Work instruction ->
Here you must reproduce each line of the data exactly.

· · · · · · ·

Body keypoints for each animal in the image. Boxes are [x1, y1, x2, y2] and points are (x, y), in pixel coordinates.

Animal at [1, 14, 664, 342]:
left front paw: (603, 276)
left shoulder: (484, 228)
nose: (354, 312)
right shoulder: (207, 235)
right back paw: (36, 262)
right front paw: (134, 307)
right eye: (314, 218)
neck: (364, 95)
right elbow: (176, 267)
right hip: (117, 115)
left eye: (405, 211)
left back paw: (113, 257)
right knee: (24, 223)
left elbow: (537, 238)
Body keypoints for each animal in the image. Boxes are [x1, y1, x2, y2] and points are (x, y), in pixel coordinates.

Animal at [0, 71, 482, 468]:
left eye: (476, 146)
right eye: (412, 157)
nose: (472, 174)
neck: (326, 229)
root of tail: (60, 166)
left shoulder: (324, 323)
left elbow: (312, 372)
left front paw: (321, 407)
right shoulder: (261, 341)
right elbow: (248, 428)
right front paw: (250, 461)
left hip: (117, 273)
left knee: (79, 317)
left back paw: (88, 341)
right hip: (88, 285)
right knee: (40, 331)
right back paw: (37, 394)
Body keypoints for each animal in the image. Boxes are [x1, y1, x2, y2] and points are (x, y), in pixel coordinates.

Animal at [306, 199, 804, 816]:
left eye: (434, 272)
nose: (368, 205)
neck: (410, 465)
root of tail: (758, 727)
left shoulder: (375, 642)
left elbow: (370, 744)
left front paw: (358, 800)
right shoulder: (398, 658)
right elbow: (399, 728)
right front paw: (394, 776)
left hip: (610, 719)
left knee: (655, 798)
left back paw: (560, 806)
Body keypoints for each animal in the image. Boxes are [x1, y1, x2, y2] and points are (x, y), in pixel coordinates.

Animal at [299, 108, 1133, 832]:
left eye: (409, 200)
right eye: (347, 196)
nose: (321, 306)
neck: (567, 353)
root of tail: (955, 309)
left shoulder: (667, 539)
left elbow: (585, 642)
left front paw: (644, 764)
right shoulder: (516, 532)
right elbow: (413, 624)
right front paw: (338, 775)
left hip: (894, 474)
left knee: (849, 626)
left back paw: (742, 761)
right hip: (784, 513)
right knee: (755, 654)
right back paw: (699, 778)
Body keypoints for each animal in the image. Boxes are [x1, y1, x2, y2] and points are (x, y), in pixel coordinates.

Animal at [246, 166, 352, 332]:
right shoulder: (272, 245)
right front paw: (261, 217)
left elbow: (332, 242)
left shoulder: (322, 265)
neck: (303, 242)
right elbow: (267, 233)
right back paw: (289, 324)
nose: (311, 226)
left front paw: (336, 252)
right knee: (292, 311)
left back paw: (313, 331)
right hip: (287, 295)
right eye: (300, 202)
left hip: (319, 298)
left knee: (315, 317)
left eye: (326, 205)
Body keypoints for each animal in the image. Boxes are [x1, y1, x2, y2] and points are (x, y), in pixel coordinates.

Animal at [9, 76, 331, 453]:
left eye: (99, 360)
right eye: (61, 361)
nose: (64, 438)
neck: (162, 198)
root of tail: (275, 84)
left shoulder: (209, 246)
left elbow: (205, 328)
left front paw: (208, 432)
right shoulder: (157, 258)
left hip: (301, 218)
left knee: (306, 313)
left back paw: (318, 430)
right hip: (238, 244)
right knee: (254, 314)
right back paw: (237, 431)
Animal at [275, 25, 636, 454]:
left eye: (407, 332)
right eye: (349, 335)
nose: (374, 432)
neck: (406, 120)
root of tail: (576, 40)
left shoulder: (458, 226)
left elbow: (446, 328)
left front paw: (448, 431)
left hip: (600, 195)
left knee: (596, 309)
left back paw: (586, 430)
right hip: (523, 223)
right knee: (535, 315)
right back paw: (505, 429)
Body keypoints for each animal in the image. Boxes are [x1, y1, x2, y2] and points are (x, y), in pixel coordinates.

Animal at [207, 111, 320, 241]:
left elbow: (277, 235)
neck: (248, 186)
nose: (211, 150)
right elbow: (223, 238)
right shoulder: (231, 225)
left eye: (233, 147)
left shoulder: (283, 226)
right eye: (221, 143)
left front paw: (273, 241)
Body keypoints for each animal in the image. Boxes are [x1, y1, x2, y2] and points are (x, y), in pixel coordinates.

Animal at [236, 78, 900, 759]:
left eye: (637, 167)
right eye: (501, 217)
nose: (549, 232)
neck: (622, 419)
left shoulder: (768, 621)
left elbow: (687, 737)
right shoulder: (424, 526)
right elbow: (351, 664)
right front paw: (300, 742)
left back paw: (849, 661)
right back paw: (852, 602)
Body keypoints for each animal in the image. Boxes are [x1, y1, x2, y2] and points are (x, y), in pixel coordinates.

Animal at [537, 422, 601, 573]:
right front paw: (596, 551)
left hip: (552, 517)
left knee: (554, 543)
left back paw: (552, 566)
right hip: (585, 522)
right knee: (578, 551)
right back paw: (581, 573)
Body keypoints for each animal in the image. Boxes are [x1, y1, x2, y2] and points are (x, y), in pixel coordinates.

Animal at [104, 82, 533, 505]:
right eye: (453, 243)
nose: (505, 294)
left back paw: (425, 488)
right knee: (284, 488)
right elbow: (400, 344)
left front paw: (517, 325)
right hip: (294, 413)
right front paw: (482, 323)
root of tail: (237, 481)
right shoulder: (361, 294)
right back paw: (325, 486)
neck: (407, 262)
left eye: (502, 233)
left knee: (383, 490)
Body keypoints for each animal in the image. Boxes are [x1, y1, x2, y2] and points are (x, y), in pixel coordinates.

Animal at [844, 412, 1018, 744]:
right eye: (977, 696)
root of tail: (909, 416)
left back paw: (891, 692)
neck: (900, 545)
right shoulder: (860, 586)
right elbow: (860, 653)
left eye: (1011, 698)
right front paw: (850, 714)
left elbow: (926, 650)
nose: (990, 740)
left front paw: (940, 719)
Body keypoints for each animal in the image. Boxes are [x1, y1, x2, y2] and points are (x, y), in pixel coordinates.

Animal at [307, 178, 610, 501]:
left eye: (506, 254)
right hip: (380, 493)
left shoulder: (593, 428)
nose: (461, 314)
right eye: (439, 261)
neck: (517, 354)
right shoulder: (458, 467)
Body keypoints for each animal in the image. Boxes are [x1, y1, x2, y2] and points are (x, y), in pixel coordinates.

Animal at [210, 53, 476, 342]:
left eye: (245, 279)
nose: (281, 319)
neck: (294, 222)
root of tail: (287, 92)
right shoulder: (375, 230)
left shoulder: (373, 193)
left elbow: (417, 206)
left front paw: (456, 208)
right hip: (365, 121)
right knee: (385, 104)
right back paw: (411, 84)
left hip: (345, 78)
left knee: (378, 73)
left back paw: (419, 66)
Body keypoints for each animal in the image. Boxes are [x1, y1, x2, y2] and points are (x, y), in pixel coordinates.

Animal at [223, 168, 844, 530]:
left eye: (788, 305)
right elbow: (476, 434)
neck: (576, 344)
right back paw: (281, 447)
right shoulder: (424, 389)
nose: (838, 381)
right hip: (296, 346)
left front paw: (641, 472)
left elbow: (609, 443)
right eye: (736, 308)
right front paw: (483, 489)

· · · · · · ·

Answer for the task ->
Body keypoints for each animal in the image. Boxes are [x1, y1, x2, y2] and points are (x, y), in pixel coordinates.

Animal at [1, 14, 664, 342]:
left front paw: (603, 276)
left shoulder: (484, 228)
nose: (354, 312)
right shoulder: (207, 235)
right back paw: (36, 262)
right front paw: (134, 307)
right eye: (314, 218)
neck: (364, 95)
right elbow: (176, 267)
right hip: (117, 115)
left eye: (405, 211)
left back paw: (113, 257)
right knee: (24, 223)
left elbow: (537, 238)
Body keypoints for each animal in the image. Boxes are [x1, y1, x2, y2] and points are (x, y), in pixel coordinates.

Animal at [0, 71, 482, 468]:
left eye: (476, 146)
right eye: (412, 157)
nose: (472, 174)
neck: (326, 229)
root of tail: (60, 166)
left shoulder: (324, 323)
left elbow: (312, 372)
left front paw: (321, 407)
right shoulder: (261, 341)
right elbow: (248, 428)
right front paw: (250, 461)
left hip: (117, 273)
left knee: (79, 317)
left back paw: (88, 341)
right hip: (88, 285)
right knee: (40, 331)
right back paw: (37, 394)
Body keypoints for each animal in the image. Boxes are [x1, y1, x2, y2] and points are (x, y), in pixel coordinates.

Animal at [306, 199, 804, 816]:
left eye: (434, 272)
nose: (368, 205)
neck: (410, 465)
root of tail: (758, 727)
left shoulder: (375, 642)
left elbow: (370, 744)
left front paw: (358, 800)
right shoulder: (398, 658)
right elbow: (399, 728)
right front paw: (394, 776)
left hip: (610, 719)
left knee: (655, 798)
left back paw: (560, 806)
Body keypoints for each animal in the image. Boxes are [x1, y1, x2, y2] and points are (x, y), in pixel coordinates.

Animal at [299, 108, 1133, 832]:
left eye: (409, 200)
right eye: (347, 196)
nose: (321, 306)
neck: (567, 353)
root of tail: (955, 309)
left shoulder: (667, 539)
left elbow: (585, 642)
left front paw: (644, 764)
right shoulder: (516, 532)
right elbow: (413, 624)
right front paw: (338, 775)
left hip: (894, 474)
left knee: (849, 626)
left back paw: (742, 761)
right hip: (784, 513)
right knee: (755, 654)
right back paw: (699, 778)
Body keypoints for each animal in the image. Boxes are [x1, y1, x2, y2] and points are (x, y), in pixel coordinates.

Animal at [246, 166, 352, 332]:
right shoulder: (272, 245)
right front paw: (261, 217)
left elbow: (332, 242)
left shoulder: (322, 265)
neck: (303, 242)
right elbow: (267, 233)
right back paw: (289, 324)
nose: (311, 226)
left front paw: (336, 252)
right knee: (292, 311)
left back paw: (313, 331)
right hip: (287, 295)
right eye: (300, 202)
left hip: (319, 298)
left knee: (315, 317)
left eye: (326, 205)
Body keypoints for each animal in the image. Boxes are [x1, y1, x2, y2] and points are (x, y), in pixel coordinates.

Animal at [9, 76, 331, 453]:
left eye: (99, 360)
right eye: (61, 361)
nose: (64, 438)
neck: (162, 198)
root of tail: (275, 84)
left shoulder: (209, 246)
left elbow: (205, 328)
left front paw: (208, 432)
right shoulder: (157, 258)
left hip: (301, 218)
left knee: (306, 313)
left back paw: (318, 430)
right hip: (238, 244)
right knee: (254, 314)
right back paw: (237, 431)
Animal at [275, 25, 636, 454]:
left eye: (407, 332)
right eye: (349, 335)
nose: (374, 432)
neck: (406, 120)
root of tail: (576, 40)
left shoulder: (458, 226)
left elbow: (446, 328)
left front paw: (448, 431)
left hip: (600, 195)
left knee: (596, 309)
left back paw: (586, 430)
right hip: (523, 223)
right knee: (535, 315)
right back paw: (505, 429)
Body keypoints for each animal in the image. Boxes are [x1, y1, x2, y2] and points are (x, y), in pixel coordinates.

Animal at [207, 111, 320, 241]:
left elbow: (277, 235)
neck: (248, 186)
nose: (211, 150)
right elbow: (223, 238)
right shoulder: (231, 225)
left eye: (233, 147)
left shoulder: (283, 226)
right eye: (221, 143)
left front paw: (273, 241)
Body keypoints for each animal in the image. Boxes are [x1, y1, x2, y2] and points are (x, y), in pixel coordinates.

Animal at [236, 78, 900, 759]:
left eye: (637, 167)
right eye: (501, 217)
nose: (549, 232)
neck: (622, 419)
left shoulder: (768, 621)
left elbow: (687, 737)
right shoulder: (424, 526)
right elbow: (351, 664)
right front paw: (300, 742)
left back paw: (849, 661)
right back paw: (852, 602)
Body keypoints for each animal in the image. Boxes are [x1, y1, x2, y2] and points are (x, y), in pixel coordinates.

Animal at [537, 422, 601, 573]:
right front paw: (596, 551)
left hip: (552, 517)
left knee: (554, 543)
left back paw: (552, 566)
right hip: (585, 522)
right knee: (578, 551)
right back paw: (581, 573)
Body keypoints for each animal in the image. Boxes are [x1, y1, x2, y2] and points are (x, y), in pixel coordinates.

Animal at [104, 82, 533, 505]:
right eye: (453, 243)
nose: (505, 294)
left back paw: (425, 488)
right knee: (284, 488)
right elbow: (400, 344)
left front paw: (517, 325)
right hip: (294, 413)
right front paw: (482, 323)
root of tail: (237, 481)
right shoulder: (361, 294)
right back paw: (325, 486)
neck: (407, 262)
left eye: (502, 233)
left knee: (383, 490)
Body keypoints for each animal in the image. Boxes are [x1, y1, x2, y2] and points are (x, y), in pixel coordinates.

Animal at [844, 412, 1018, 744]:
right eye: (977, 696)
root of tail: (909, 416)
left back paw: (891, 692)
neck: (900, 545)
right shoulder: (860, 586)
right elbow: (860, 653)
left eye: (1011, 698)
right front paw: (850, 714)
left elbow: (926, 650)
nose: (990, 740)
left front paw: (940, 719)
Body keypoints for each animal in the image. Boxes are [x1, y1, x2, y2] and points are (x, y), in pixel coordinates.

Animal at [307, 178, 610, 501]:
left eye: (506, 254)
right hip: (380, 493)
left shoulder: (593, 428)
nose: (461, 314)
right eye: (439, 261)
neck: (517, 354)
right shoulder: (458, 467)
Body keypoints for each animal in the image. Boxes are [x1, y1, x2, y2] and points are (x, y), in pixel coordinates.

Animal at [210, 53, 476, 342]:
left eye: (245, 279)
nose: (281, 319)
neck: (294, 222)
root of tail: (287, 92)
right shoulder: (375, 230)
left shoulder: (373, 193)
left elbow: (417, 206)
left front paw: (456, 208)
right hip: (365, 121)
right knee: (385, 104)
right back paw: (411, 84)
left hip: (345, 78)
left knee: (378, 73)
left back paw: (419, 66)
Body keypoints for each animal in the image. Boxes are [x1, y1, x2, y2] and points are (x, y), in pixel coordinates.

Animal at [223, 168, 844, 530]:
left eye: (788, 305)
right elbow: (476, 434)
neck: (576, 344)
right back paw: (281, 447)
right shoulder: (424, 389)
nose: (838, 381)
right hip: (296, 346)
left front paw: (641, 472)
left elbow: (609, 443)
right eye: (736, 308)
right front paw: (483, 489)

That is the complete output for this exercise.